Wer sich schon einmal mit Andreas Hock beschäftigt hat, weiß, dass die Verrohung der deutschen Sprache durch Vereinfachungen, Anglizismen und schlichte Auslassungen jeglicher Zeichensetzung, eines seiner Herzensthemen ist. Grundlegende Sprachveränderungen durch die Genderdebatte oder den Gebrauch digitaler Plattformen betrachtet er auch in diesem Buch als stark besorgniserregend. Die Autoren selbst verwenden etwas gehobeneres, teils verschachteltes Standarddeutsch, das dennoch gut verständlich ist. Politische Fachbegriffe, aber auch satirische Ausdrücke kommen hier nicht zu kurz. Die Absurdität menschlichen Handelns in neuen Situationen und gegenüber Andersdenkenden wird in vielen Passagen humorvoll auf den Punkt gebracht. Dabei bedienen sich die Autoren einer scharfzüngigen und teils saloppen Sprache. Im Übrigen beschreiben beide auch ihre Hintergründe, anhand derer der Leser*innen erfahren kann, warum sie denken, wie sie eben denken. Das lässt ihm die Möglichkeit, die angeführten Meinungen kritisch zu betrachten. Die Autoren gehören definitiv der gehobeneren Mittelschicht und der Gruppe der klassischen „Boomer“ an. Sie selbst stellen sich über alle 16 Kapitel hinweg konträr zu all den Ansichten und Angewohnheiten, die sie selbst als albern oder übertrieben darstellen, auf. Stellenweise relativieren sie diese Position, teilweise wirkt sie etwas erhaben. Der Humor verbirgt sich sicher aber auch hinter eben dieser Rhetorik.

Im Gesamteindruck betrachten die Autoren die gesellschaftlichen Themen nicht mit der aktuell vorherrschenden Meinung im links-grünen Spektrum und kritisieren teils überzogene und unerfüllbare Moralvorstellungen und radikales Vorgehen von links-politischer Seite aus. Die eigene Position auf dem „Moral-o-Meter“ nach überkorrekten (Meinung der Autoren) Maßstäben kann der Leser am Ende testen. Bestimmt stecken Gruber und Hock im eigenen Blasendenken derer, die mit einem soliden Einkommen fest im Beruf etabliert sind. Eben dieser Gegenwind voller logischer Argumente birgt die Chance, dem links-grünen Diskurs etwas Bodenständiges wiederzugeben. Ich jedenfalls genoss das Lesen, um aus meinem eigenen Blasendenken herauszukommen.
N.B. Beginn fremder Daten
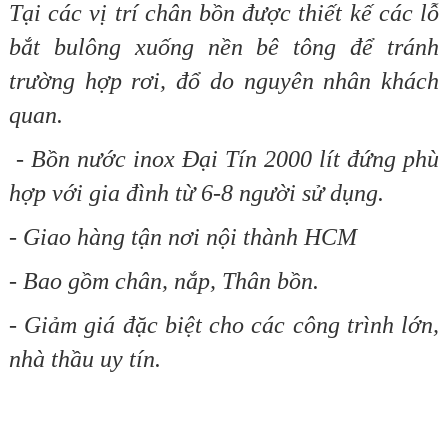
Tại các vị trí chân bồn được thiết kế các lỗ
bắt bulông xuống nền bê tông để tránh
trường hợp rơi, đổ do nguyên nhân khách
quan.
-
Bồn nước inox Đại Tín 2000 lít đứng phù
hợp với gia đình từ 6-8 người sử dụng.
- Giao hàng tận nơi nội thành HCM
- Bao gồm chân, nắp, Thân bồn.
- Giảm giá
đặc biệt cho các công trình lớn,
nhà thầu uy tín.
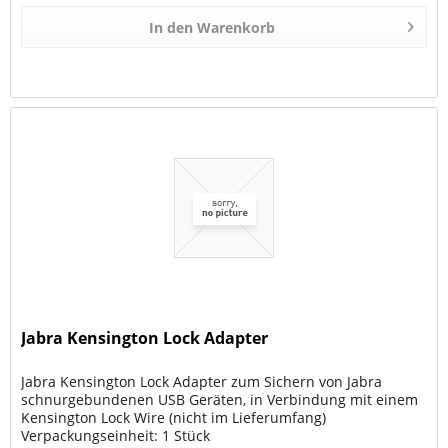
In den
Warenkorb
Jabra Kensington Lock Adapter
Jabra Kensington Lock Adapter zum Sichern von Jabra
schnurgebundenen USB Geräten, in Verbindung mit einem
Kensington Lock Wire (nicht im Lieferumfang)
Verpackungseinheit: 1 Stück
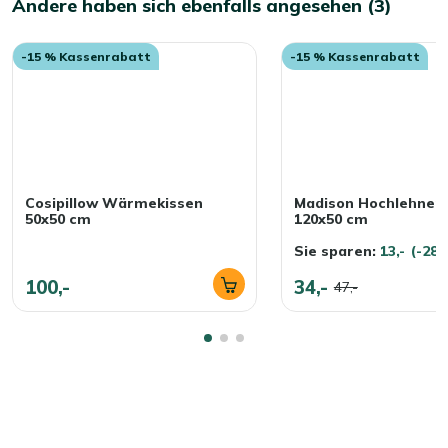
Andere haben sich ebenfalls angesehen (3)
-15 % Kassenrabatt
-15 % Kassenrabatt
Cosipillow Wärmekissen
Madison Hochlehner 
50x50 cm
120x50 cm
Sie sparen:
13,-
(-28
100,-
34,-
47,-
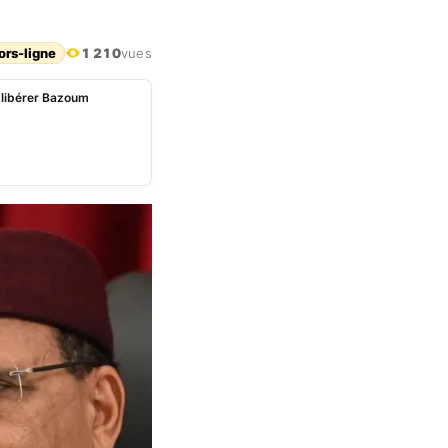
ors-ligne
1 210
vues
à libérer Bazoum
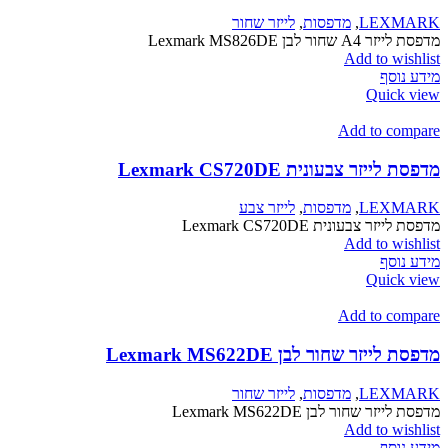
LEXMARK
,
מדפסות
,
לייזר שחור
מדפסת לייזר A4 שחור לבן Lexmark MS826DE
Add to wishlist
מידע נוסף
Quick view
Add to compare
מדפסת לייזר צבעונית Lexmark CS720DE
LEXMARK
,
מדפסות
,
לייזר צבע
מדפסת לייזר צבעונית Lexmark CS720DE
Add to wishlist
מידע נוסף
Quick view
Add to compare
מדפסת לייזר שחור לבן Lexmark MS622DE
LEXMARK
,
מדפסות
,
לייזר שחור
מדפסת לייזר שחור לבן Lexmark MS622DE
Add to wishlist
מידע נוסף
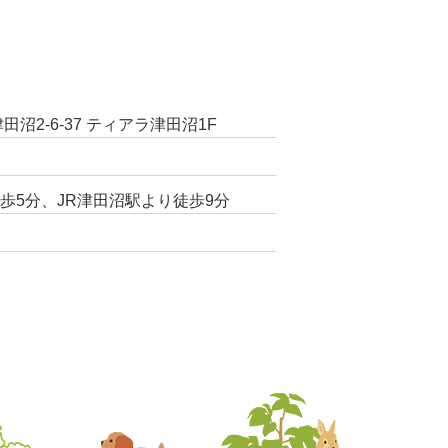
田沼2-6-37 ティアラ津田沼1F
歩5分、JR津田沼駅より徒歩9分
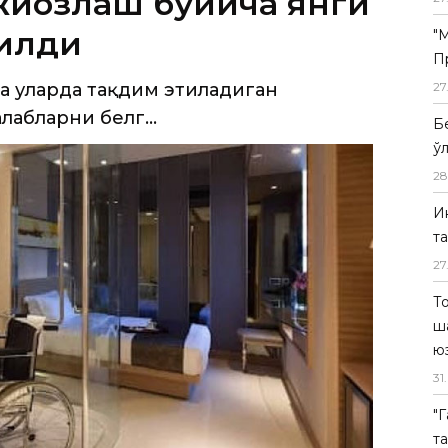
 уларда тақдим этиладиган
лабларни белг...
"
П
27
Б
ў
28
И
т
27
Т
ш
ю
31
.
"
т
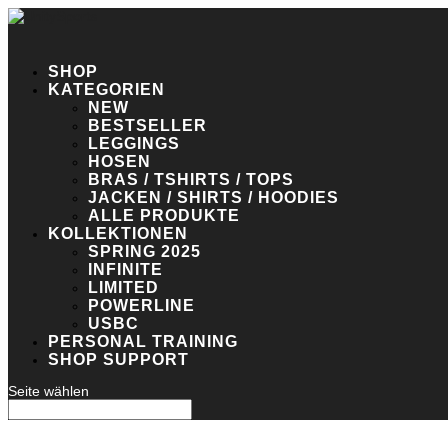
SHOP
KATEGORIEN
NEW
BESTSELLER
LEGGINGS
HOSEN
BRAS / TSHIRTS / TOPS
JACKEN / SHIRTS / HOODIES
ALLE PRODUKTE
KOLLEKTIONEN
SPRING 2025
INFINITE
LIMITED
POWERLINE
USBC
PERSONAL TRAINING
SHOP SUPPORT
Seite wählen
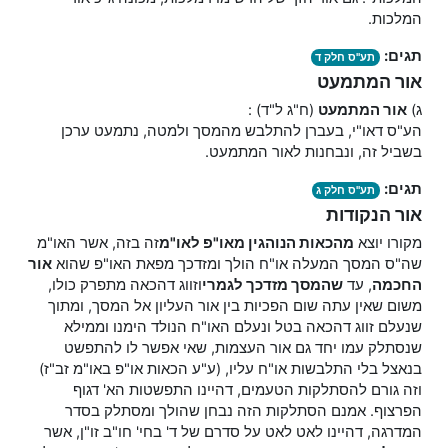
המלכות.
תגים:
תע"ס חלק ד
אור המתמעט
ג)
אור
המתמעט
(ח"ג ל"ד) :
הע"ס דאו"י, בעברן להתלבש מהמסך ולמטה, נתמעט ערכן
בשביל זה, ונבחנות לאור המתמעט.
תגים:
תע"ס חלק ג
אור הנקודות
מקורו יוצא
מהכאות הנוהגין מאו"פ לאו"מ
זה בזה, אשר האו"מ
שה"ס המסך המעלה או"ח הולך ומזדכך מפאת האו"פ שהוא
אור
החכמה
, עד
שהמסך מזדכך לגמרי
וזווג דהכאה מתפרק כולו,
משום שאין עתה שום הפכיות בין אור העליון אל המסך, ומתוך
שנעלם זווג דהכאה בטל ונעלם האו"ח הנולד הימנו וממילא
שנסתלק עמו יחד גם אור העצמות, שאי אפשר לו להתפשט
בנאצל בלי התלבשות או"ח עליו, (ע"ע הכאות או"פ באו"מ זב"ז)
וזה גורם להסתלקות הטעמים, דהיינו התפשטות הא' דגוף
הפרצוף. אמנם הסתלקות הזה נבחן שהולך ומסתלק בסדר
המדרגה, דהיינו לאט לאט על סדרם של ד' בחי' חו"ב זו"ן, אשר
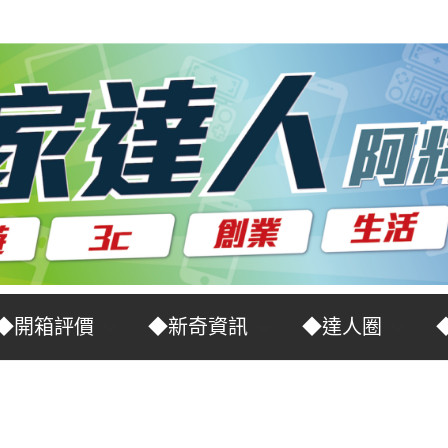
◆開箱評價
◆新奇資訊
◆達人圈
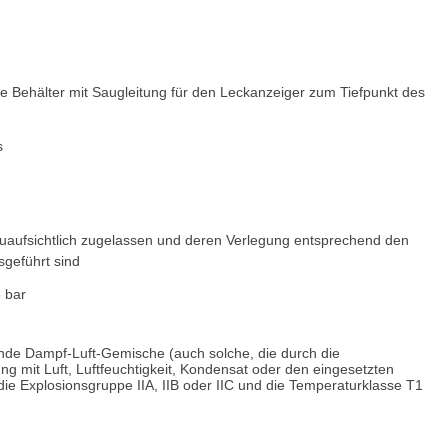
 Behälter mit Saugleitung für den Leckanzeiger zum Tiefpunkt des
s
uaufsichtlich zugelassen und deren Verlegung entsprechend den
geführt sind
 bar
nde Dampf-Luft-Gemische (auch solche, die durch die
ung mit Luft, Luftfeuchtigkeit, Kondensat oder den eingesetzten
ie Explosionsgruppe IIA, IIB oder IIC und die Temperaturklasse T1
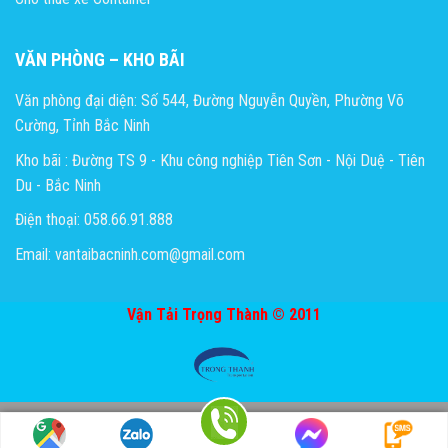
VĂN PHÒNG – KHO BÃI
Văn phòng đại diện: Số 544, Đường Nguyễn Quyền, Phường Võ
Cường, Tỉnh Bắc Ninh
Kho bãi : Đường TS 9 - Khu công nghiệp Tiên Sơn - Nội Duệ - Tiên
Du - Bắc Ninh
Điện thoại: 058.66.91.888
Email: vantaibacninh.com@gmail.com
Vận Tải Trọng Thành © 2011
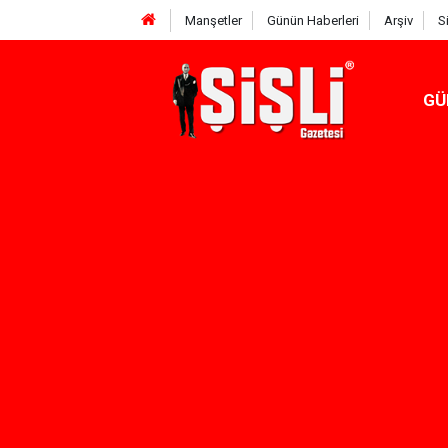
Manşetler
Günün Haberleri
Arşiv
S
GÜ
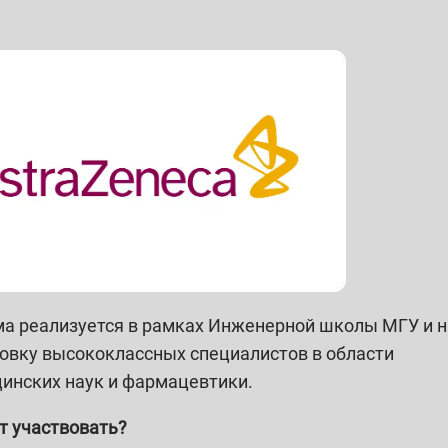
а реализуется в рамках Инженерной школы МГУ и 
товку высококлассных специалистов в области
инских наук и фармацевтики.
т участвовать?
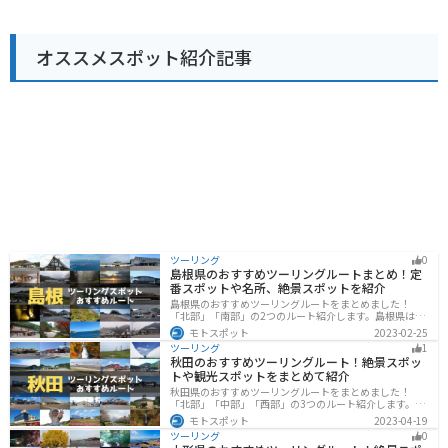
ど、蔵王連峰を駆け抜ける絶景ルートの拠点として最適
です。道の駅には、広々とした駐車場も完備されていま
す。 周辺には、蔵王温泉や蔵王スキー場などの観光スポ
オススメスポット紹介記事
ットも点在しており、観光の拠点としてもおすすめで
す。蔵王の地ビールやワイン、玉こんにゃくなどの名産
品もぜひ味わってみてください。
ツーリング
0
島根県のおすすめツーリングルートまとめ！定
番スポットや名所、絶景スポットを紹介
島根県のおすすめツーリングルートをまとめました！
「北部」「南部」の2つのルート紹介します。島根県は、
海と山が近く、1日で全然違う景色を堪能することができ
モトスポット
2023-02-25
ます。バイクで島根県にツーリングに行く際は参考にし
ツーリング
1
てください。
秋田のおすすめツーリングルート！絶景スポッ
トや観光スポットをまとめて紹介
秋田県のおすすめツーリングルートをまとめました！
「北部」「中部」「西部」の3つのルート紹介します。自
然豊かな山々や湖、温泉地が点在し、四季折々の景色を
モトスポット
2023-04-19
楽しめるスポットが多数あります。バイクで秋田県にツ
ツーリング
0
ーリングに行く際は参考にしてください。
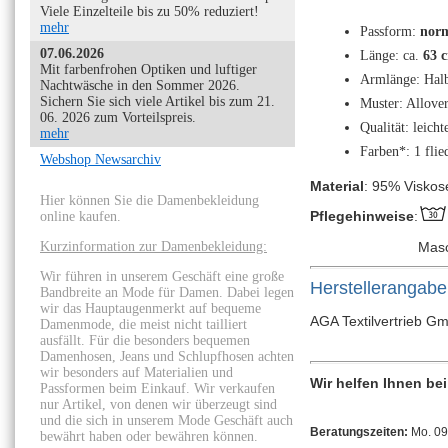
Viele Einzelteile bis zu 50% reduziert!
mehr
Passform:
norm
07.06.2026
Länge: ca.
63 
Mit farbenfrohen Optiken und luftiger
Armlänge: Hal
Nachtwäsche in den Sommer 2026.
Sichern Sie sich viele Artikel bis zum 21.
Muster: Allover
06. 2026 zum Vorteilspreis.
Qualität: leich
mehr
Farben*: 1 flie
Webshop Newsarchiv
Material
: 95% Viskos
Hier können Sie die Damenbekleidung
Pflegehinweise
:
online kaufen.
Kurzinformation zur Damenbekleidung:
Mas
Wir führen in unserem Geschäft eine große
Herstellerangab
Bandbreite an Mode für Damen. Dabei legen
wir das Hauptaugenmerkt auf bequeme
AGA Textilvertrieb Gm
Damenmode, die meist nicht tailliert
ausfällt. Für die besonders bequemen
Damenhosen, Jeans und Schlupfhosen achten
wir besonders auf Materialien und
Wir helfen Ihnen be
Passformen beim Einkauf. Wir verkaufen
nur Artikel, von denen wir überzeugt sind
und die sich in unserem Mode Geschäft auch
Beratungszeiten:
Mo. 09:
bewährt haben oder bewähren können.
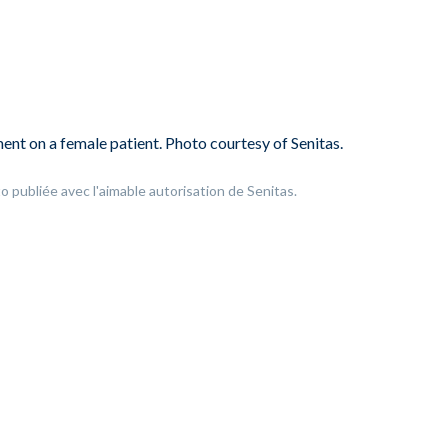
o publiée avec l'aimable autorisation de Senitas.
ÉLITE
Die erhitzten Debatten unserer Zeit über Themen wie Rassismus, Feminismus oder verschiedene Ernährungsweisen, kann ich künftig etwas gelassener und differenzierter sehen. Die Aufmachung des Buches erweckt den Eindruck, dass aktuellen Krisen etwas Humorvolles entgegengesetzt werden soll. Passagenweise erschien mir die Betrachtungsweise dafür jedoch zu negativ und einseitig. Dann wurde der Humor für meinen Geschmack zu überzogen und damit anstrengend. So konnte ich das Buch nicht lange am Stück lesen. Am Ende nehmen die Autoren dann eine positive Sicht auf das Leben ein und bedanken sich bei ihren Lesern für deren Durchhaltevermögen. Außerdem geben sie Tipps gegen Hysterie in diesen Zeiten. Die vorherigen 223 Seiten relativiert das eher mäßig. Den kritischen, aber unvoreingenommenen Leser kann dieses Buch sicherlich zum Nachdenken anregen, und ihm hier und da auch einen Lacher entlocken.

Und erlöse und von den Blöden – von Menschenverstand in hysterischen Zeiten (2020), Monika Gruber & Andreas Hock, Piper Verlag, 240 Seiten.